Genetics: Evolutionary isolation of dire wolves put them in dire straits
Nature
January 14, 2021
Dire wolves last shared a common ancestor with living wolf-like species approximately 5.7 million years ago, reports a study published in Nature this week. The results of the genetic analysis also suggest that this extinct species originated in the Americas, whereas the ancestors of grey wolves, coyotes and dholes evolved in Eurasia and colonized North America at a later point.
Dire wolves were a large, wolf-like species and one of the most common carnivores found in the Americas during the Late Pleistocene age (approximately 126,000 to 12,000 years ago). Owing to similarities in body shape, it is thought that dire wolves and grey wolves may have been closely related, but the precise relationship has been unclear.
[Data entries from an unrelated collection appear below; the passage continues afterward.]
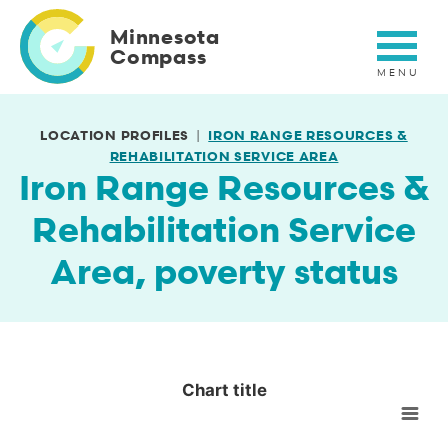
Skip
to
Minnesota
main
Compass
content
LOCATION PROFILES
IRON RANGE RESOURCES &
REHABILITATION SERVICE AREA
Iron Range Resources &
Rehabilitation Service
Area, poverty status
Chart title
Chart title
Empty chart
View as data table, Chart title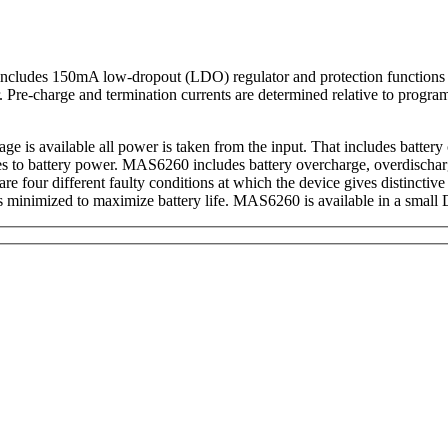
t includes 150mA low-dropout (LDO) regulator and protection functions 
. Pre-charge and termination currents are determined relative to progr
ge is available all power is taken from the input. That includes batt
ches to battery power. MAS6260 includes battery overcharge, overdischar
re four different faulty conditions at which the device gives distinctiv
is minimized to maximize battery life. MAS6260 is available in a sm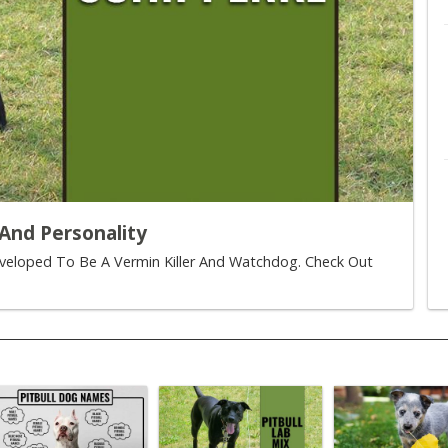
And Personality
eveloped To Be A Vermin Killer And Watchdog. Check Out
To gain insights into their evolutionary history, Laurent Frantz and colleagues sequenced the DNA from five fossil dire wolf bones ranging from 50,000 to 12,900 years old. The authors found that dire wolves last shared a common ancestor with living wolf-like canines around 5.7 million years ago and diverged from African jackals around 5.1 million years ago. They also reported no evidence in their sample of gene flow between dire wolves and grey wolves or coyotes. According to the authors, this suggests that admixture was unlikely to have occurred and that dire wolves evolved in geographical isolation from the ancestors of grey wolves and coyotes.
Frantz and co-authors suggest that as dire wolves did not derive any ancestry from other wolf-like species, this may have prevented them from acquiring traits that may have aided their survival during the Late Pleistocene megafaunal extinctions.